Quoted text:
## start

UMD grad students again take to Annapolis to fight for collective bargaining rights

The Maryland State House. (File photo/The Diamondback)

After eleven years on the Maryland House Appropriations Committee, Del. Wendell Beitzel (R-Garrett and Allegheny counties) has come to recognize a recurring face among the University of Maryland graduate assistants who sit before the committee year after year, asking for collective bargaining rights.

So, after listening to the latest round of student testimony for the cause at a committee hearing on Tuesday, Beitzel had just one question.

“You’ve been here numerous times,” he told Will Howell, a communication doctoral student. “When’re you gonna graduate?”

Indeed, the committee’s chambers is a familiar setting to Howell — who told Beitzel, with a laugh, that he defended his dissertation in December — and his fellow activists. Howell has been involved in the legislative battle for collective bargaining rights since he arrived on this university’s campus in 2013, over a decade since the House heard its first bill on the matter.

## end

Stated exercise 1: From the collective bargaining article above, retype the stretch from "After eleven years" through "collective bargaining rights.".
Stated exercise 2: In the collective bargaining article above, what year did Will Howell arrive on the university's campus?

Given material:
## start

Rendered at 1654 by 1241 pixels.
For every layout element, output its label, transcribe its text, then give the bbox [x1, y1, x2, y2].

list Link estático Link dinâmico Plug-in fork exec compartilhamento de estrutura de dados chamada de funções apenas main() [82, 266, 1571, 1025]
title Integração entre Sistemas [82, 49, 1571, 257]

## end

Full answer 1:
After eleven years on the Maryland House Appropriations Committee, Del. Wendell Beitzel (R-Garrett and Allegheny counties) has come to recognize a recurring face among the University of Maryland graduate assistants who sit before the committee year after year, asking for collective bargaining rights.

Full answer 2: 2013